Tioga Road is also the starting point for trips to the High Sierra Camps, five bucolic lodging facilities in the Yosemite backcountry, each a day's hike from the next. Only a lucky few lottery winners get to stay there—and I've never been lucky enough. Instead, I've opted for individual day hikes and overnight backpacking trips to many of the Tuolumne region's most picturesque spots.
If you're feeling ambitious, you might try the seven-mile round-trip from Tuolumne Meadows to Cathedral Lakes, one of my favorite treks. Lower Cathedral Lake, the reward at the end, is almost too beautiful to be real, its azure water appearing even bluer when juxtaposed with the gray granite mountains around it. Those peaks—craggy Echo, Cathedral, and Tresidder—each exceed 10,000 feet.

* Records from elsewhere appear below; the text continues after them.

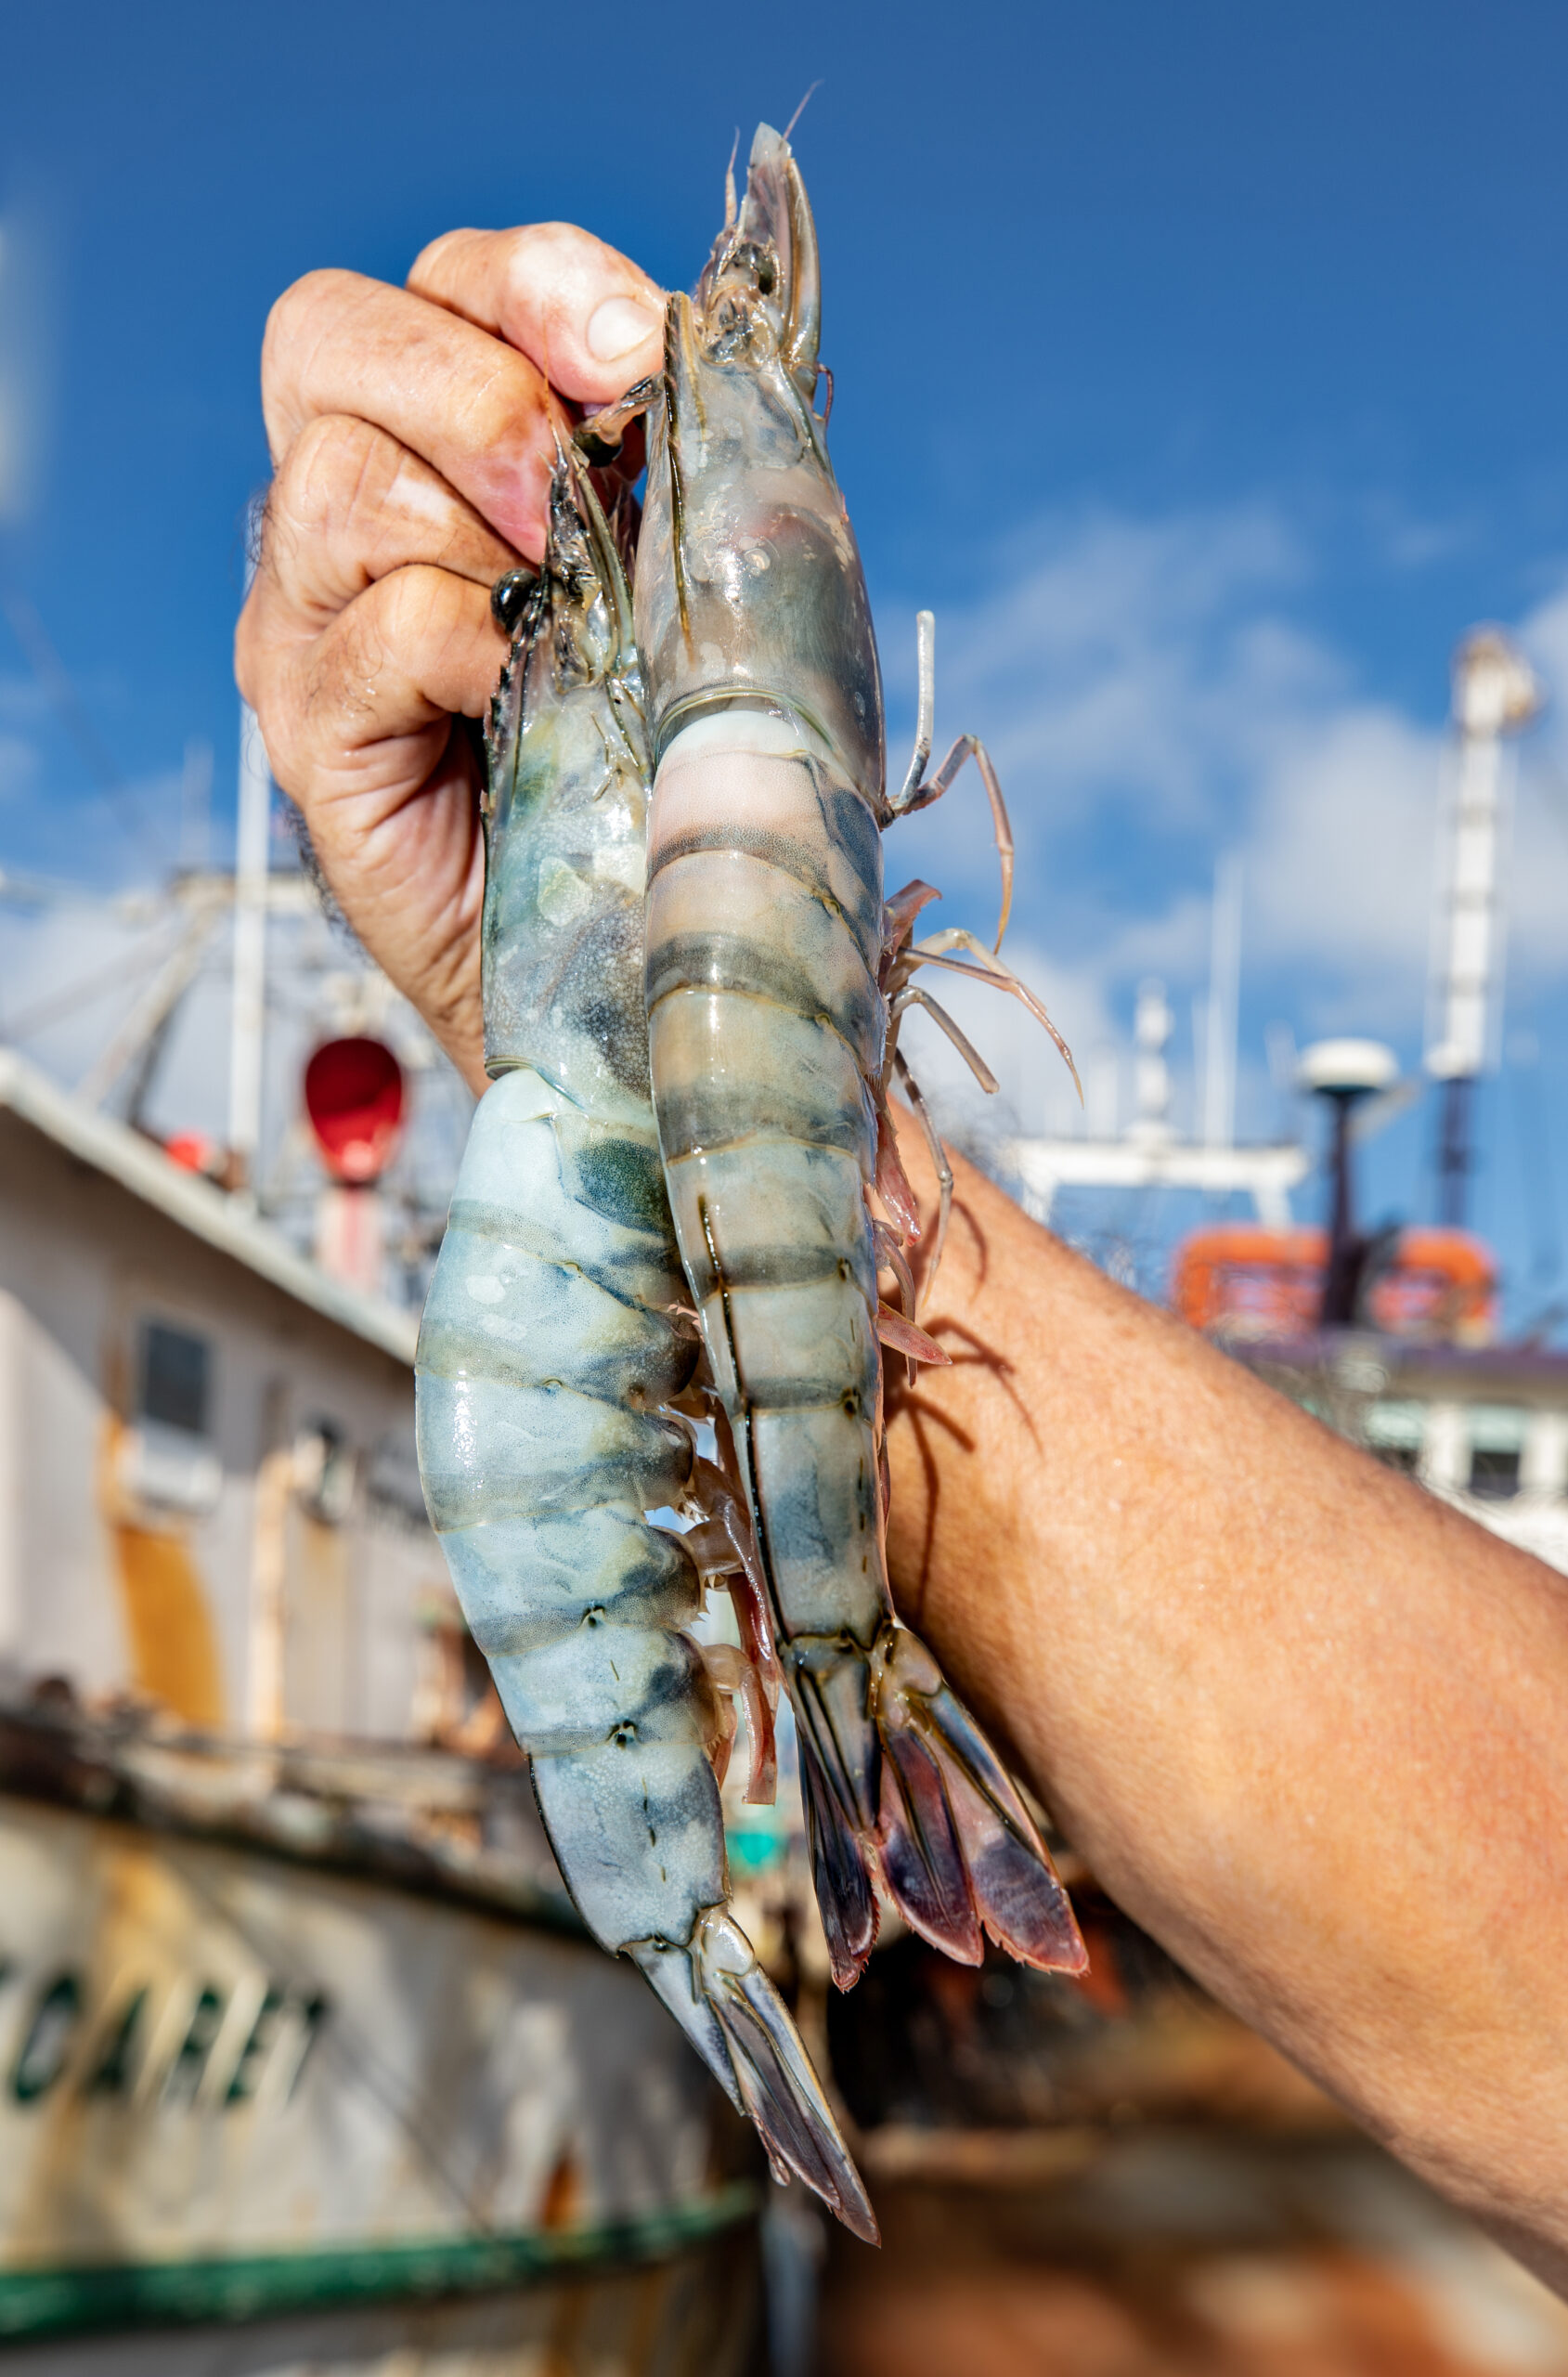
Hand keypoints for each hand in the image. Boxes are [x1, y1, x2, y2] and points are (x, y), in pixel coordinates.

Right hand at [235, 226, 664, 1088]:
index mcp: (441, 437)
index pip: (446, 280)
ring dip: (484, 536)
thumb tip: (720, 361)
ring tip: (567, 625)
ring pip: (342, 483)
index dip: (541, 286)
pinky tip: (531, 696)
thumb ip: (683, 466)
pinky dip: (474, 644)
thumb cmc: (658, 755)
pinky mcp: (311, 732)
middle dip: (483, 394)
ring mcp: (307, 619)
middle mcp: (342, 507)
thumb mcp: (692, 579)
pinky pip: (379, 628)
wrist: (627, 944)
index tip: (644, 357)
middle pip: (330, 335)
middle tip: (576, 495)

One year I trudged through swampy grass on the eastern shore of the lake to get to a rock shelf someone had recommended as a prime spot for naps. I woke up to find mouselike creatures called pikas attempting (unsuccessfully) to ransack my pack for snacks.
There are innumerable alternatives to that hike. An easy 1.5-mile tromp from the Lembert Dome parking area leads to the Parsons Memorial Lodge, a one-room stone building erected in 1915 to honor former Sierra Club director Edward Taylor Parsons. The moderately strenuous two-mile circuit to Gaylor Lakes and back leads from Tioga Pass over a mountain saddle to a valley with five alpine tarns.
The 211-mile John Muir Trail, stretching from Yosemite Valley south to the top of Mount Whitney, also runs through Tuolumne. Every time I've hiked here, I've encountered Muir backpackers. And every time they've left me in the dust, calf muscles bulging as they pass.
Whichever walk you choose, head to the Tuolumne Meadows Store afterward for a post-hike cheeseburger. The burger itself won't win any awards, but the company can't be beat. At the picnic tables, as hungry trekkers around you scarf the first fresh food they've had for many miles, you can eavesdrop on tales from the trail, make new friends, or sing along as someone strums a guitar. That's the kind of mountain crowd I don't mind.